Saya secara aktif bekerja untuk menghapus bahasa yang kuat dari kosakata saya, dan saya tidak selalu berhasil. Sangat mudah untuk mengabaikan sesuatu atau seseorang (bahkan diri saya) sebagai "gila" atau "gila," terutama ketika orang lain melakukan hal yang sama sehingga bebas dengan bebas. Bahkan beberapa teman saya yang paling perhatian, empatik, inklusif akan menggunakannya sesekali, dan meminta mereka untuk mengevaluasi kembali pilihan kata mereka dapat membuat gesekan. Tetapi setiap bit kecil membantu, dan percakapan tentang bahasa sangat penting untuk menggerakkan kita untuk menjadi masyarakat yang lebih pengertian, penuh kasih, dan inklusif. Karena pada akhirnya, menggunakan kata -kata ini begitu sembarangan hanya menciptakan lebih banyak rasa sakit, informasi yang salah, dan penderitaan yang tidak perlu ada ketika tindakan sekadar hidup sudah begitu rumit.
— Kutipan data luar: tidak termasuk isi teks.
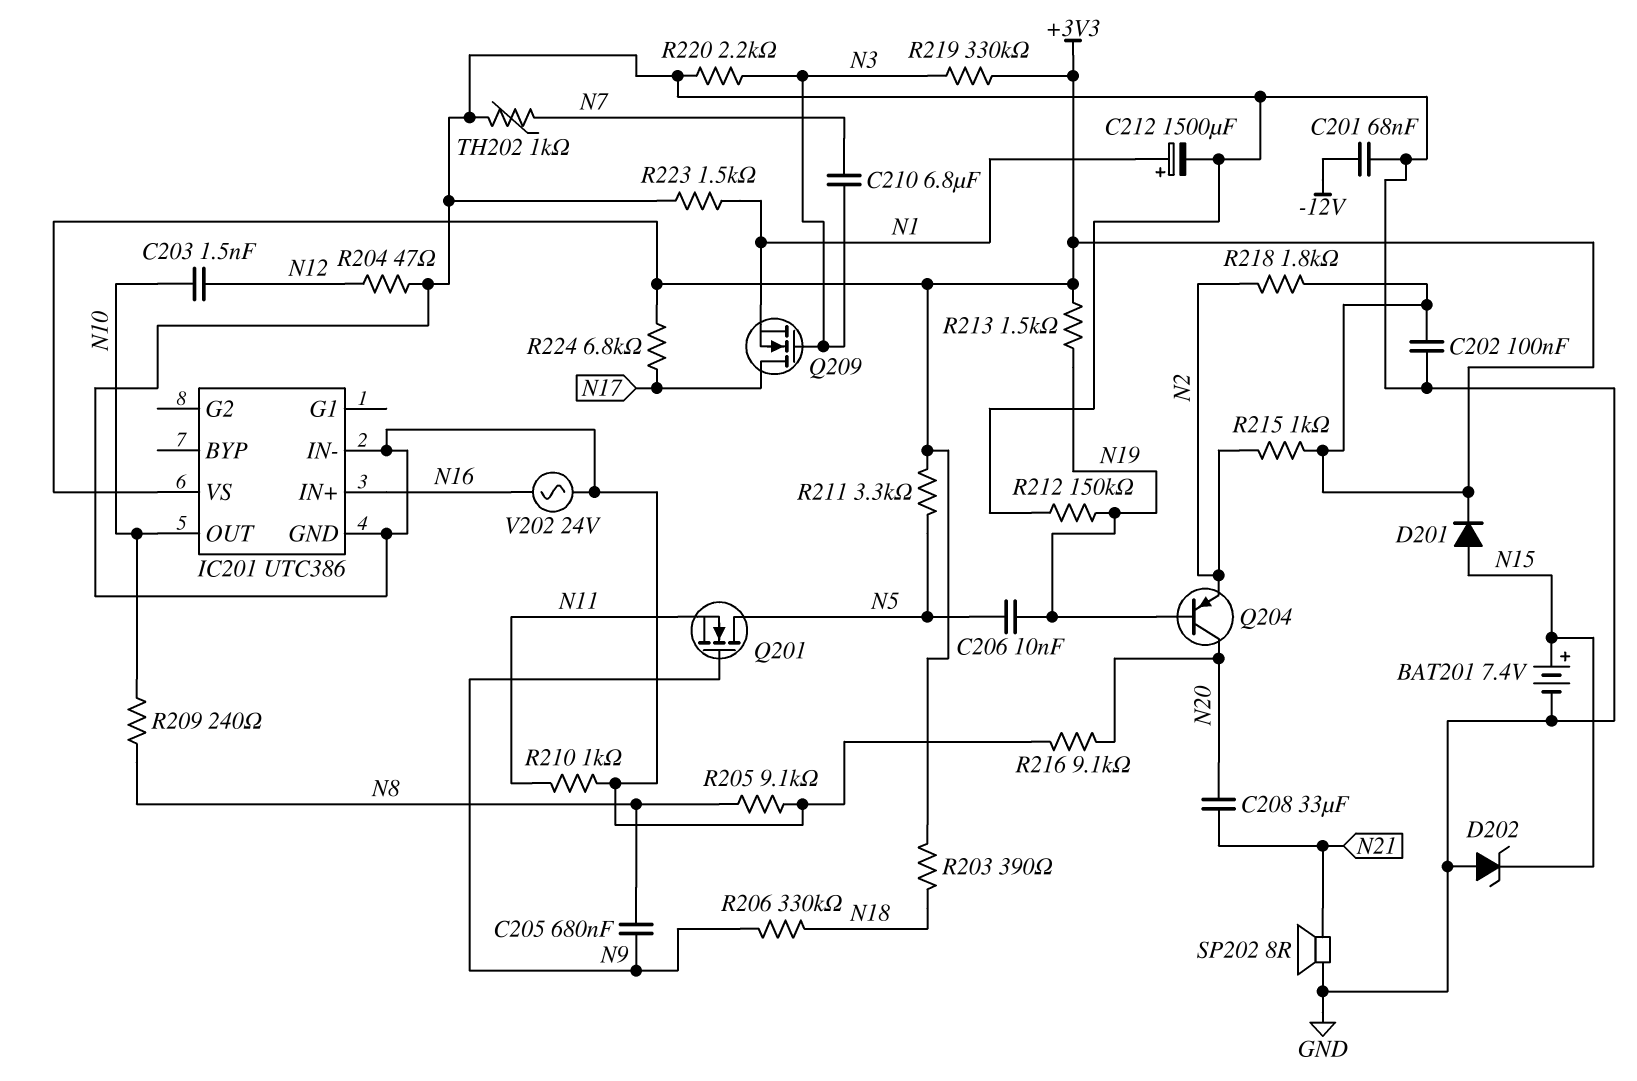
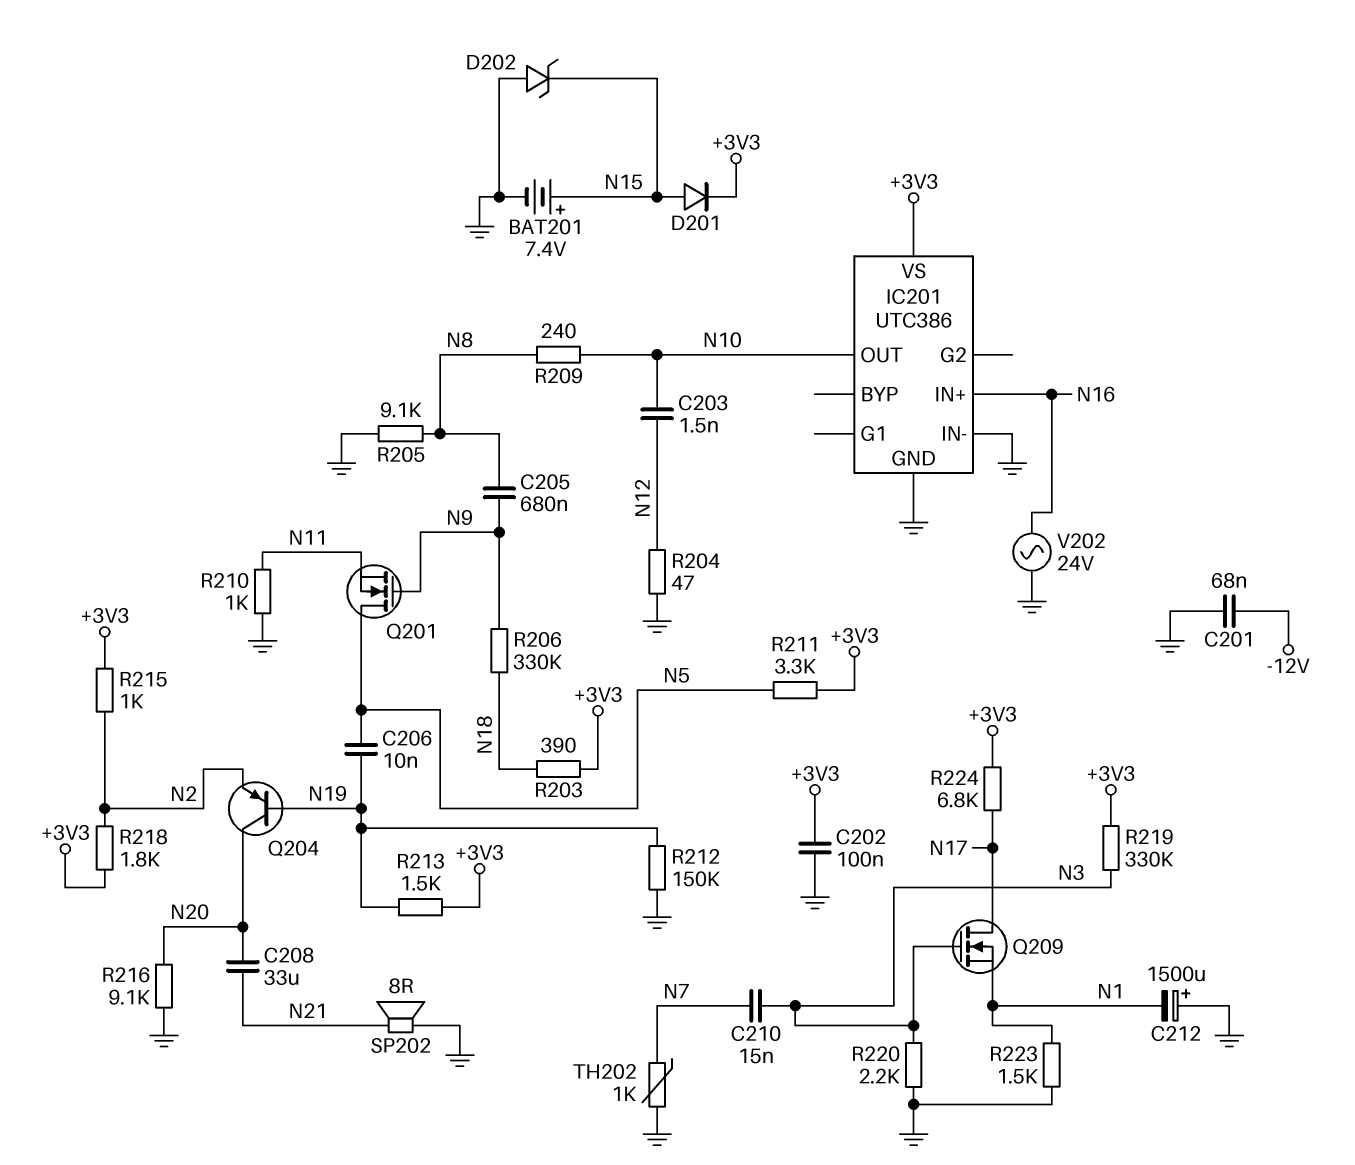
C210: 6.8uF (N3, N7) -> 15nF (N3, N7)
C212: 1500uF (plus N1, minus GND) -> 1500uF (plus GND, minus N1)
Pengalaman saya membatasi pemahaman saya tentang rasa sakit dan rasa sakit yang disebabkan oleh bahasa yang mampu-my disabilitas adalah mental, bukan fisik, dan sesuatu yang sering saya sembunyikan. Orang lain tidak dapat menghilangkan kecacatan mereka, dan yang lebih penting, tidak ada yang perlu melakukannya. Tidak ada yang harus menyembunyikan siapa mereka harus menghindari stigma, rasa malu, dan marginalisasi hanya karena bias medis dan sosial tertanam dalam pemikiran individu. Mengubah bahasa saya tidak akan membatalkan hambatan sistemik yang kita hadapi disabilitas, tetapi ini adalah awal menuju dunia yang lebih aman dan lebih adil.